I'd rather have them running older, more robust hardware with more efficient and more stable code on them than anything Microsoft provides.

Comment Re:IMO: NextCloud is not ready for prime time (Score 1) 46

I have to say I'm enjoying it for home use.

I added Talk, and now I don't need Microsoft or Zoom to make a video call. It's adding calendar support to MailInABox. I use the SMB connection ability to backdoor my way into my NGINX-hosted web pages for ease of editing.

Comment Re:Seems Reasonable (Score 1) 55

What does giving in to Trump's demands get you other than more demands? The background noise of random insults and threats will continue regardless.

There's little doubt that there's fallout from Trump's behaviour. Everyone is doing their best to route around the US as much and as rapidly as they can... but international trade generally changes slowly.
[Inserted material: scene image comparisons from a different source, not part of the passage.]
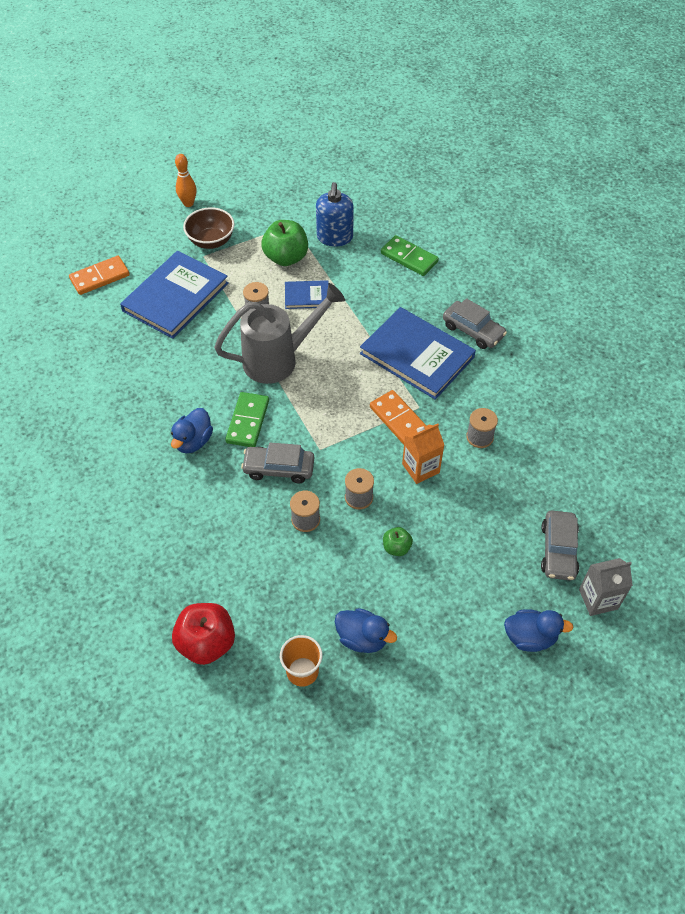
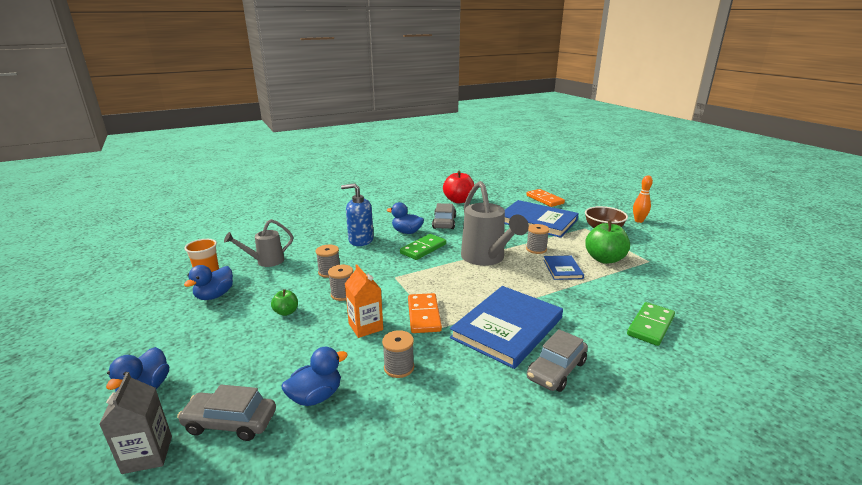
camera: 90 degrees right, 30 degrees down
(207, 643) = (251, 242): red apple -> red apple (458, 201)
(248, 421) = (423, 249): green domino -> green domino turned 60 degrees counterclockwise
(273, 604) = (265, 261): none -> grey watering can
(279, 468) = (378, 261): grey car -> grey car (444, 222)
(334, 237) = (648, 281): blue soap dispenser -> blue soap dispenser (360, 240)
(398, 420) = (423, 315): orange domino -> orange domino turned 60 degrees counterclockwise
(521, 494) = (316, 396): none -> blue duck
Comment Re:The God-fearing and the Accountants (Score 1) 162

You can absolutely grow a body without the portions of the brain that support higher function. We know, because every once in a while it happens naturally. If you're up to creating a gene-corrected clone, you're up to breaking the bits that result in extended brain development.

Now, can you do it easily with gene editing, do you introduce something into the environment, do you brute-force break something mechanically? No idea, but you have a lot of more difficult problems to solve before you get there. This particular concern is far from a show-stopper.

Comment Re:The God-fearing and the Accountants (Score 1) 162

If you were creating a person, it would be evil, but we're talking about a lump of meat without higher brain function. Your inability to recognize what a brain is or accept your mortality, driving you to believe without evidence in an immortal soul? That's you failing hard at growing up, clinging to childish fantasy as a coping mechanism.

That's fine, but the world would be a much nicer place if you'd be ashamed enough of it to keep it to yourself.

Comment The God-fearing and the Accountants (Score 5, Insightful) 162

I'd love to have a nice slab of spare parts, custom made for me in case of injury.

You'd have to fight back the idiots who would claim the bodies had souls. That's probably the biggest hurdle, the people who would violently try to stop you because of their sky daddy fantasy.

But even if you defeat them, you have the accountants. That spare body isn't going to grow and remain healthy without a lot of effort. It will need to be fed and cleaned and exercised. During growth it will need to be monitored and probably adjusted with chemical cocktails to ensure it turns out similarly to you - you did want all the bones to be the same size as yours so you can harvest those, right? As long as you're cloning an entire body, you'll want to correct any genetic defects you can - especially for those things that might lead to needing a clone body for spare parts. You don't want to get liver cancer only to find your clone has it too. That's all going to cost a lot of money.

In the end, the real solution is to be able to grow parts as they're needed, not grow an entire body requiring expensive maintenance that you might have to throw away after you harvest one critical part.